Читать «Студеное море» онлайн - страница 20

Юрий Павлович Герман

Рулевой резко переложил руль. Катер, кренясь, стал поворачивать к морю, и Ладынин увидел совсем близко от себя знакомый мысок, а через секунду и остов баржи — полуразвалившейся, черной, совсем иной, чем в тот день, когда они были тут с Варей вдвоем, в тот самый грустный и самый счастливый день его жизни.

Тогда была осень — такая же пора, может быть, немного раньше, и сейчас, стоя на корме катера, он с необыкновенной ясностью, мгновение за мгновением, минуту за минутой вспомнил весь тот день, все подробности того дня, даже цвет Вариного платья, даже ее косынку, даже кошелку, которую держала она в руке, а главное — вспомнил выражение ее лица, когда, собрав пригоршню таких вот пожелтевших листьев, она бросила их в него и улыбалась при этом так ласково и такой доброй улыбкой, что он чувствовал себя совершенно счастливым.

Это был последний день той его жизни, и только много позже он понял, почему Варя тогда так грустно и так ласково улыбалась. Она просто жалела его. И даже сказала возле баржи, глядя ему в лицо печально и ласково:

— Бедный Шурик! Бедный ты мой Шурик!

Он улыбнулся сейчас, вспомнив эти ее слова. Плохо, когда женщина говорит такую фразу, ох как плохо! Но что он понимал тогда? Разве мог он предположить, что на следующий день она напишет ему то письмо, короткое, сухое, из тридцати двух слов, он до сих пор помнил — ровно тридцать два слова…

Катер обогнул мысок.

Ладынин даже встряхнул головою, чтобы отогнать от себя эти тридцать два слова. Потом вспомнил, что в руке у него все еще зажаты листья, взглянул на них и не выбросил, а, повинуясь какому-то безотчетному чувству, сунул их в карман. Что ж, тогда он был молод, совсем молод, мальчишка. Но не так уж был плох тот день. И пусть на память о нем теперь — он повторил в уме это слово «теперь» — останутся у него эти листья.

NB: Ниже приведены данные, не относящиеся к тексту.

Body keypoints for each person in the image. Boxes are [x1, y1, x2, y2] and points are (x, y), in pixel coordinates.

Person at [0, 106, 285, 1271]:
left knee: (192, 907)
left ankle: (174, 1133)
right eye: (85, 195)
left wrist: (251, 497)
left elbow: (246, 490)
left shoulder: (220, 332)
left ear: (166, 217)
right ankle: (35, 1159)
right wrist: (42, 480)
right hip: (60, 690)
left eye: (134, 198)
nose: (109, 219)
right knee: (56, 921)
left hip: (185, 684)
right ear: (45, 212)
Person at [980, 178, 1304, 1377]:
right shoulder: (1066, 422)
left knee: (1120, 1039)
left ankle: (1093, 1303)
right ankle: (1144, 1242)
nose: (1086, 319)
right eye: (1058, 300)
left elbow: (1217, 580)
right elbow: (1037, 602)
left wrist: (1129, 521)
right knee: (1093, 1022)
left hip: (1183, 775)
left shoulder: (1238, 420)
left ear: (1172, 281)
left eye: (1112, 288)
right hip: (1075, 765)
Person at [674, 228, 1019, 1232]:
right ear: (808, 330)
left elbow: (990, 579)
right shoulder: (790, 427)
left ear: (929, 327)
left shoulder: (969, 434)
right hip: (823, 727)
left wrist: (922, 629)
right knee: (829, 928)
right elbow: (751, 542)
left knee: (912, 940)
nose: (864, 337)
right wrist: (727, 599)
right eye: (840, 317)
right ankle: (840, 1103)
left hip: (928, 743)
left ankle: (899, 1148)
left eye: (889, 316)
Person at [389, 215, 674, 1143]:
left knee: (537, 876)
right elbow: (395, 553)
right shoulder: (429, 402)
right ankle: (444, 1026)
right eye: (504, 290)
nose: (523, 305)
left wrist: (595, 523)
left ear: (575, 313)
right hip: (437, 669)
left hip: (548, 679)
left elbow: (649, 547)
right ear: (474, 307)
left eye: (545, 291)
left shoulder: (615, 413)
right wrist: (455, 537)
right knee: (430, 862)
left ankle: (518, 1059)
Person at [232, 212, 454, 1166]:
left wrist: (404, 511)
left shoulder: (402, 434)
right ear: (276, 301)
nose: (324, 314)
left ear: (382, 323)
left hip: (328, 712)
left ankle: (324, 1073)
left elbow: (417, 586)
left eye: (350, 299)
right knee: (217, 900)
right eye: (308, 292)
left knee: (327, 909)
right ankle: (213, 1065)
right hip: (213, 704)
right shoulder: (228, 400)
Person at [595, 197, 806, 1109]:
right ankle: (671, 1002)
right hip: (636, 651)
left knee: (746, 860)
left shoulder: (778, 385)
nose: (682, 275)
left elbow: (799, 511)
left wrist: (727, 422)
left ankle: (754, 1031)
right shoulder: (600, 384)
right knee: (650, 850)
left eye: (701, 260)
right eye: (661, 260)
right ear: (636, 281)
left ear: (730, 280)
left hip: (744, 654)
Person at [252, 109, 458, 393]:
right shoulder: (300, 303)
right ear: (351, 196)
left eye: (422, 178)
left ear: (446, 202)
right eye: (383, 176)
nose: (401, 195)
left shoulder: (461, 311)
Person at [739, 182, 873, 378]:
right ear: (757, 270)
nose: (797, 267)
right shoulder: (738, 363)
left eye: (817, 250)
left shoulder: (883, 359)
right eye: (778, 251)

Позевывая, закрывая зубастый, нестарческий рот ладонью, вышел из салона Анцыферов и, крепко шагая кривыми, привыкшими к любой погоде ногами, подошел к Ладынину. Собираясь чихнуть, весь сморщился, наконец сладко чихнул и спросил:

— Что? Природа? Любуешься? Любуйся, ничего, А мой возраст вышел. Я теперь как на природу посмотрю, сразу и выпить захочется. Одна пошлость. Чего смотришь? Я, брат, на тридцать два года тебя перегнал. Я, брат, дедку твоего, как тебя, перед глазами вижу. Зверь был капитан, не то, что мы.

— Чем же зверь? — спросил Александр.

— Тем, что капитан был настоящий, а мы так — капитанская пыль. Махорочки хочешь покурить?

На ветру они свернули по толстой махорочной самокрутке, и Анциферов принялся рассказывать про деда, как любили его девушки и сколько у него в мире детей.